Requirements for my use case:
- Extremely high write volume, although this is performed asynchronously so overall write speed is less of an issue
- Query log data between a specified time period and for a
space.name
(count, sum and text search queries). - Transactions are not required
- Data will be deleted after ~1-3 months, so that should prevent the overall size of the dataset from growing indefinitely
Is Dgraph the right tool for this use case?
Schema / Data
Data does not currently use any graph features, so all records are added without any connections. This avoids having to perform multiple lookups or risking a transaction failure, when adding log entries.
space.name: string @index(hash) .
log.message: string @index(hash) .
log.searchable: string @index(term) .
log.severity: string @index(hash) .
log.size: float @count .
log.timestamp: dateTime @index(hour) .
log.type: string @index(hash) @count .
log.containerId: string @index(hash) .
Example Queries
These are some of the queries I run. Total number of records currently in space.name
"dev"
is 2999 - and I’m getting query times of between 1-2 seconds.
Am I doing something wrong?

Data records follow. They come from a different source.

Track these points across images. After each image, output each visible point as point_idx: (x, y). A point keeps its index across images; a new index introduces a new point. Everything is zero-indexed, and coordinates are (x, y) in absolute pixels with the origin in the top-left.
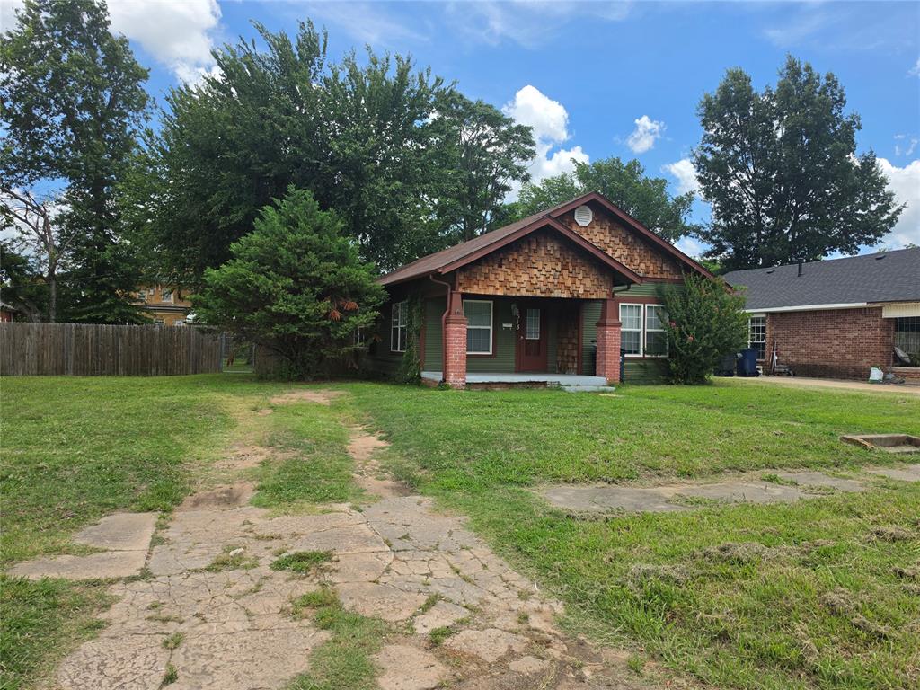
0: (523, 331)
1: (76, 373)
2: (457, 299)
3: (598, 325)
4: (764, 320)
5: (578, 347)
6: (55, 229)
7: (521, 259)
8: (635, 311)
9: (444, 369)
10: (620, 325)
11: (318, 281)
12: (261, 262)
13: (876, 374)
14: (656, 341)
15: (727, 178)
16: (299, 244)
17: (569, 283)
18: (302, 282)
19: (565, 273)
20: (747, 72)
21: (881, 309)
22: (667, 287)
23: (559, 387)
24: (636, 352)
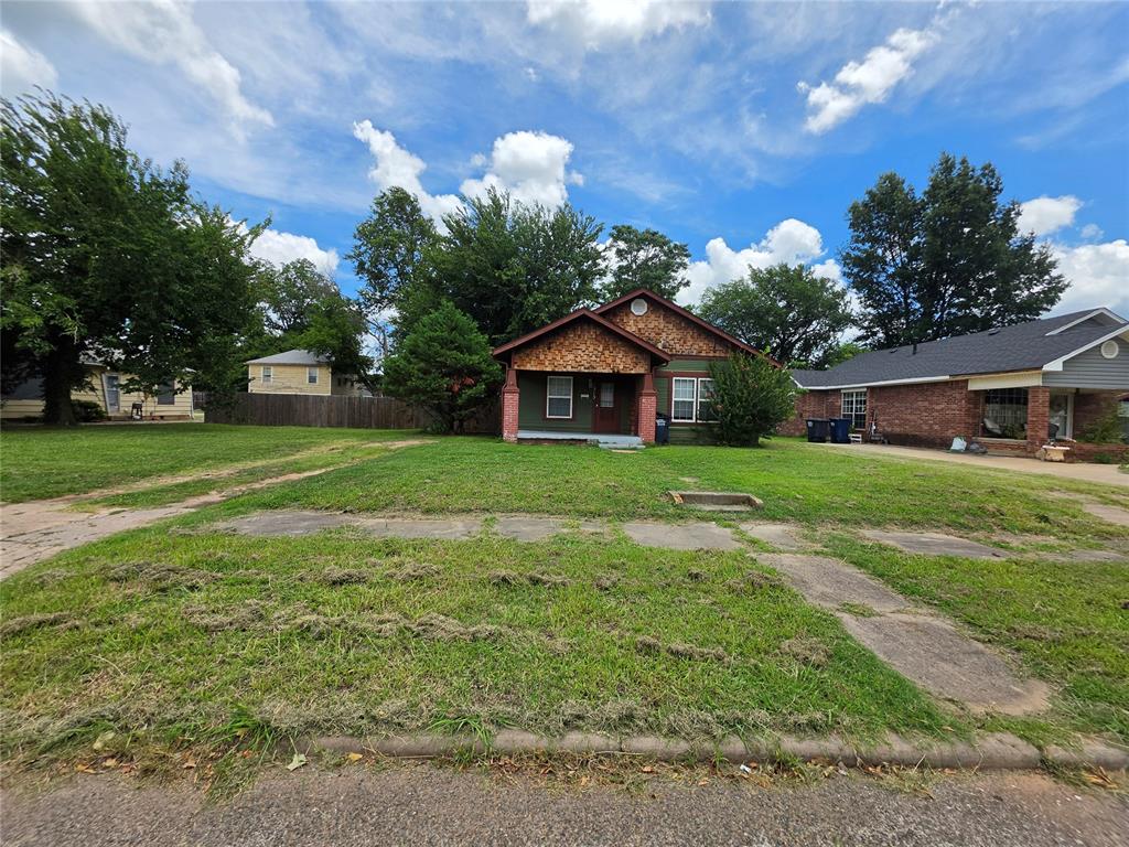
0: (598, 401)
2: (513, 375)
3: (639, 394)
4: (865, 393)
7: (567, 343)
8: (688, 384)
10: (672, 395)
11: (443, 364)
13: (958, 444)
18: (432, 365)
19: (607, 353)
20: (900, 176)
21: (967, 381)
22: (720, 364)
23: (595, 444)
24: (691, 418)
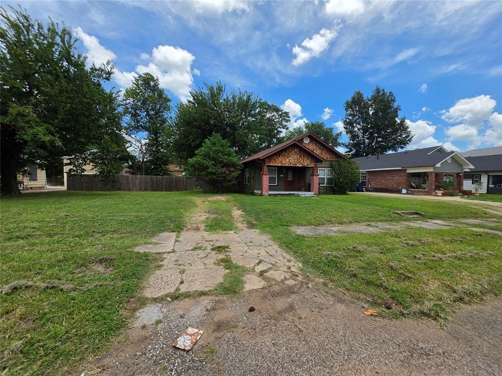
0: (287, 177)
1: (151, 191)
2: (266, 167)
3: (311, 175)
4: (366, 174)
5: (304, 182)
6: (144, 147)
7: (286, 154)
8: (323, 171)
9: (261, 189)
10: (318, 175)
11: (221, 162)
12: (205, 157)
13: (404, 191)
14: (330, 181)
15: (354, 127)
16: (216, 150)
17: (302, 162)
18: (217, 162)
19: (300, 158)
20: (362, 92)
21: (406, 170)
22: (334, 163)
23: (298, 195)
24: (324, 184)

Will these times increase dramatically if I add more log records / spaces?
Total number of LOG lines (since x timestamp)
query {
requests (func: eq(space.name, "dev")) @filter (ge(log.timestamp, "2018-12-01T00:00:00+00:00") AND eq(log.type, "LOG")) {
count(uid)
}
}
Took between 1.4 - 2 seconds:
{
"data": {
"requests": [
{
"count": 2634
}
]
},
"extensions": {
"server_latency": {
"parsing_ns": 219200,
"processing_ns": 1395451400,
"encoding_ns": 4498600
},
"txn": {
"start_ts": 280019
}
}
}
Total Log Volume (since x timestamp)
query {
var (func: eq(space.name, "dev")) @filter (ge(log.timestamp, "2018-12-01T00:00:00+00:00") AND eq(log.type, "LOG")) {
A as log.size
}
volume () {
size: sum(val(A))
}
}
Took ~ 1.6 seconds
{
"data": {
"volume": [
{
"size": 83944
}
]
},
"extensions": {
"server_latency": {
"parsing_ns": 44600,
"processing_ns": 1606808100,
"encoding_ns": 1918400
},
"txn": {
"start_ts": 280026
}
}
}
Keyword Search (since x timestamp)
query {
requests (func: eq(space.name, "dev"), first: 100) @filter (ge(log.timestamp, "2018-12-01T00:00:00+00:00") AND eq(log.type, "LOG") AND allofterms(log.searchable, "Hello World Docker")) {
log.searchable
}
}
Took ~2.2 seconds:
{
"data": {
"requests": [
{
"log.searchable": " 2. The Docker daemon pulled the \"hello-world\" image from the Docker Hub.\n",
"uid": "0x11255"
}
]
},
"extensions": {
"server_latency": {
"parsing_ns": 49400,
"processing_ns": 2219122200,
"encoding_ns": 2248800
},
"txn": {
"start_ts": 280043
}
}
}
Any help improving the performance would be much apperciated!